FIG. 5 is an embodiment of a gamma voltage generator (or a gray scale part) that generates a data voltage in a dot inversion method. Referring to FIG. 5, the gamma voltage generator 5 normally generates a gamma voltage outside the LCD driver IC and supplies the gamma voltage to the resistor string part 7. The resistance string portion 7 further subdivides the gamma voltage and displays the required gray level. In the present exemplary embodiment, the resistor string unit 7 displays ten gray scales, that is, ten data voltages, but gray scales may be increased according to image data such as 64 or 256.

In the dot inversion, the gamma voltage generator 5 is divided into a positive area and a negative area on the basis of the common voltage Vcom located at the center, and is positive and negative. ) Is defined as a positive region when the data voltage output from the resistor string unit 7 is higher than the common voltage, and defined as a negative region when the data voltage is lower than the common voltage. When image data applied from the outside is applied for each of red, green, and blue, a data voltage corresponding to the image data is output. For example, if the image data is "08h" of red, the voltage corresponding to the 08hth is read in each positive or negative area of the dot inversion, and the voltage generated due to the difference between this voltage and the common voltage is applied to the liquid crystal. The amount of light in the red area is adjusted to display an image. In the present embodiment, the data voltage in the forward direction corresponding to 08h will be a voltage between r0 and r1, and the voltage in the negative direction will be a voltage output between r16 and r17. These two voltages are referred to as the dot inversion driving method because the two voltages are larger and smaller than the common voltage for each dot on the basis of the common voltage as shown in FIG. 6.

The gamma voltage generator 5 buffers the gamma voltage through a gamma buffer 5a and supplies it to the resistor string unit 7, and a plurality of gamma buffers 5a are usually used. The gamma voltage generator 5 divided into a positive region and a negative region is symmetrically up and down based on the common voltage buffer 5b (Vcom Buffer) in FIG. 5. In the embodiment of FIG. 5, Vdd, the voltage applied to the last end of the positive side, is 12V in one embodiment, and the voltage applied to the last end of the negative side is 0V (zero volt). In addition, VGMA_P4 is 11V and VGMA_N4 is 1V. The common voltage Vcom buffered by the common voltage buffer 5b between R5 and R6 of the gamma voltage generator 5 is connected to the common electrode of the LCD, and the magnitude of the voltage is 6V in one embodiment. Therefore, the highest voltage that can be set between the common voltage and the data voltage in the positive direction is 5V and becomes 5V in the negative direction. This data voltage varies depending on the voltage characteristics of the liquid crystal used. In addition, in order to strictly set the common voltage, the effect of kickback generated when driving the liquid crystal should be considered. However, in the illustrated example, the effect of the kickback was not considered in selecting the magnitude of the common voltage.

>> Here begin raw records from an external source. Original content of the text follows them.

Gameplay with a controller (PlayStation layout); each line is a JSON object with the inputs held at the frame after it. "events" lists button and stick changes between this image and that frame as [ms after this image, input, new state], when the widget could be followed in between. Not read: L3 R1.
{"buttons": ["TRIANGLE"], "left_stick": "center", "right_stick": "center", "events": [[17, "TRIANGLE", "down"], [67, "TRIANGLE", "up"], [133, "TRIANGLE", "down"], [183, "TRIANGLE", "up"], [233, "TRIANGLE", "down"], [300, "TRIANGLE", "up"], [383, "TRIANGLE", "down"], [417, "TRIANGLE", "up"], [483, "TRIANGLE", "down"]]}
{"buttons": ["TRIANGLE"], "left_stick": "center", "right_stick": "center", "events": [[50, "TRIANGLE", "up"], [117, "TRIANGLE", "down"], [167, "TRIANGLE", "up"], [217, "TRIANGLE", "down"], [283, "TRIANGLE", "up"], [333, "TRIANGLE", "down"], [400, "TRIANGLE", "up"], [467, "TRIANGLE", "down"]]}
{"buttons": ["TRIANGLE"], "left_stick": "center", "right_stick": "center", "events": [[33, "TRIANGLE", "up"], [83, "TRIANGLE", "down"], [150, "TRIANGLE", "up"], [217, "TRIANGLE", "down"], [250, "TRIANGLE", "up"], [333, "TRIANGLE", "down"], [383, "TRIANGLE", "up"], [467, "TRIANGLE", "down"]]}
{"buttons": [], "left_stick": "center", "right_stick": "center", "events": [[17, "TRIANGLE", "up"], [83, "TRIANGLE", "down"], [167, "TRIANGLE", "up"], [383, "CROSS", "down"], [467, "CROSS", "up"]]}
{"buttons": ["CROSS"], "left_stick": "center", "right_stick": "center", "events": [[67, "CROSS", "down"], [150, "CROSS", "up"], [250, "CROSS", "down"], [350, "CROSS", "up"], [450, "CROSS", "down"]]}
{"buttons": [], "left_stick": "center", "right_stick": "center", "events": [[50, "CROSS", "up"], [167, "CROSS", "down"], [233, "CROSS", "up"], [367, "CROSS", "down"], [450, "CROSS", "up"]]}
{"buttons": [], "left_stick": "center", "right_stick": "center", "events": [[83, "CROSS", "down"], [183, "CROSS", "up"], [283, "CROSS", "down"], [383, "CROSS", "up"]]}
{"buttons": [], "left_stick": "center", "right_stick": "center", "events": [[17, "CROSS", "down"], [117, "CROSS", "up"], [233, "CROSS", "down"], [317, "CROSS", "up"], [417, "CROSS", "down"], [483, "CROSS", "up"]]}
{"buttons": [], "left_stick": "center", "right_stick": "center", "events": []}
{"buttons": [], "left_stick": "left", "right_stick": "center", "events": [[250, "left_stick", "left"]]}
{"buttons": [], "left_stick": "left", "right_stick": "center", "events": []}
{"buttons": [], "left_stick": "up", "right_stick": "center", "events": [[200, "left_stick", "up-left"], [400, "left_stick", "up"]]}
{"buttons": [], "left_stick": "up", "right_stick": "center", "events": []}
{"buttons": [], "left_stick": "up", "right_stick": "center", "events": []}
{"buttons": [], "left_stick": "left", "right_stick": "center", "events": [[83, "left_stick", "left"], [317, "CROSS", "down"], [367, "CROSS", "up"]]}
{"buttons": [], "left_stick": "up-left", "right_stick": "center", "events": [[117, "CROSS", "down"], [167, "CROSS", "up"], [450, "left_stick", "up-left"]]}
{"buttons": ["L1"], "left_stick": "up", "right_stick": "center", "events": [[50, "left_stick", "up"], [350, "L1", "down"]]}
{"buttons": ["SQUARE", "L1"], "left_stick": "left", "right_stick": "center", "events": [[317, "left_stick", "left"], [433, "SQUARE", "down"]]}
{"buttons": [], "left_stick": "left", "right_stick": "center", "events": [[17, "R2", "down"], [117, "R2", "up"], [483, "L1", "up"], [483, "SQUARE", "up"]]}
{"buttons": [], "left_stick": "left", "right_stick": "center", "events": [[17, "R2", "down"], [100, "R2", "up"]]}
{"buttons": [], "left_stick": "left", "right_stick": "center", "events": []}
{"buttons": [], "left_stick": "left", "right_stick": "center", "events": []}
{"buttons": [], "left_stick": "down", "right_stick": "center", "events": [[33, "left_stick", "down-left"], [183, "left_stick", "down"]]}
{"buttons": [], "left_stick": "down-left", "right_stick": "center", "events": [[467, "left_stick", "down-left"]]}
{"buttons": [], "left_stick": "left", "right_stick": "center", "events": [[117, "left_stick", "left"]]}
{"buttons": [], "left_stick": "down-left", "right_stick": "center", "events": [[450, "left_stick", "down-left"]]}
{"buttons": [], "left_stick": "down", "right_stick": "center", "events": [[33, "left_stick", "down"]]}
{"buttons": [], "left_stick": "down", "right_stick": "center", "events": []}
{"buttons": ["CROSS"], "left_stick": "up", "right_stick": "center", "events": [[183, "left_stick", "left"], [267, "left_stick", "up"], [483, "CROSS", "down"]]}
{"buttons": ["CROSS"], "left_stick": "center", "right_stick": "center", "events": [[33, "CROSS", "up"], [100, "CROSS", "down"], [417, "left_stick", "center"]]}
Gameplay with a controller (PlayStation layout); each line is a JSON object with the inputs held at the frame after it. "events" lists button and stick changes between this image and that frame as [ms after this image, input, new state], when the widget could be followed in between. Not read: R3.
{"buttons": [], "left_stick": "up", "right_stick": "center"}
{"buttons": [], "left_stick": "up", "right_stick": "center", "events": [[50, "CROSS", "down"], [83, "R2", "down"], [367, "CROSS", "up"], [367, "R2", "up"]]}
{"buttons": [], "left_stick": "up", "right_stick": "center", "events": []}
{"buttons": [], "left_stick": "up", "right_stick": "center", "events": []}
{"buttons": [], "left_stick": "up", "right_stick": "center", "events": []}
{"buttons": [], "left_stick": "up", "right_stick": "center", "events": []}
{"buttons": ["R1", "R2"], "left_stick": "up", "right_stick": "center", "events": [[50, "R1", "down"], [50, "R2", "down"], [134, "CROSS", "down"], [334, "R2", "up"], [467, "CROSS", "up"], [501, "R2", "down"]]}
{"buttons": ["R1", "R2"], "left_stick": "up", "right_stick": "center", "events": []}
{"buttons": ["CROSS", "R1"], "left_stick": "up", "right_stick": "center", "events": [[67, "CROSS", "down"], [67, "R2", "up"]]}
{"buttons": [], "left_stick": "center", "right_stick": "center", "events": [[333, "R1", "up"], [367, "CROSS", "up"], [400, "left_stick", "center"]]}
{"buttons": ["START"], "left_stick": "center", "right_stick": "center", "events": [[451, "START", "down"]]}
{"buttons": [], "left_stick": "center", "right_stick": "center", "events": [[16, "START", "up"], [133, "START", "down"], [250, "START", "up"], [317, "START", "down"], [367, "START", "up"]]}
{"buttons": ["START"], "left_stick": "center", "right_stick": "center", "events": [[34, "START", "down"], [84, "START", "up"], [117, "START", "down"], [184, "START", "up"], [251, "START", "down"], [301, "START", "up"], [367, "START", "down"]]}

6 is a waveform diagram illustrating a relationship between a common voltage and a data voltage in dot inversion. Referring to FIG. 6, in order to apply a voltage difference of 5V between the common voltage and the data voltage, the data voltage is applied at 11V, which is 5V greater than the common voltage 6V at the first dot, and at 1V which is 5V lower than the common voltage at the second dot. do.

The dot inversion method requires a high voltage and inverts every dot, thus consuming a large amount of current. On the other hand, because of its high image quality, it is mainly used to drive notebooks, monitors or TVs.

However, in the dot inversion driving method, since the common voltage is a DC voltage, the common voltage does not alternate with the line inversion method. Therefore, it is impossible to achieve the second purpose (for example, to use for touch detection or the like) by using the alternating common voltage.

The present invention is proposed to achieve a second object such as touch detection in a dot inversion liquid crystal panel, and maintains the dot inversion method by alternately driving the common voltage and inverting the data voltage based on the common voltage. It is an object of the present invention to provide a dot inversion type liquid crystal panel driving method and apparatus for achieving a second object such as touch detection using alternating common voltages while preventing abnormalities in image quality.

The dot inversion liquid crystal panel driving method of the present invention for achieving the above object is a dot inversion liquid crystal panel driving method of inverting the data voltage based on the common voltage generated by the gamma voltage generator. (A) generating an alternating signal; (b) applying an alternating signal to the gamma voltage generator 72 and the common voltage generator 73; (c) applying an alternating common voltage generated by the common voltage generator 73 to the common electrode 220; And (d) generating a data voltage whose polarity is inverted based on the common voltage in the gamma voltage generator 72.

In example embodiments, the common voltage is inverted in phase for each gate line.

According to a preferred embodiment, the data voltage is inverted for each dot on the basis of the common voltage.

According to one embodiment, the alternating signal is an alternating square wave.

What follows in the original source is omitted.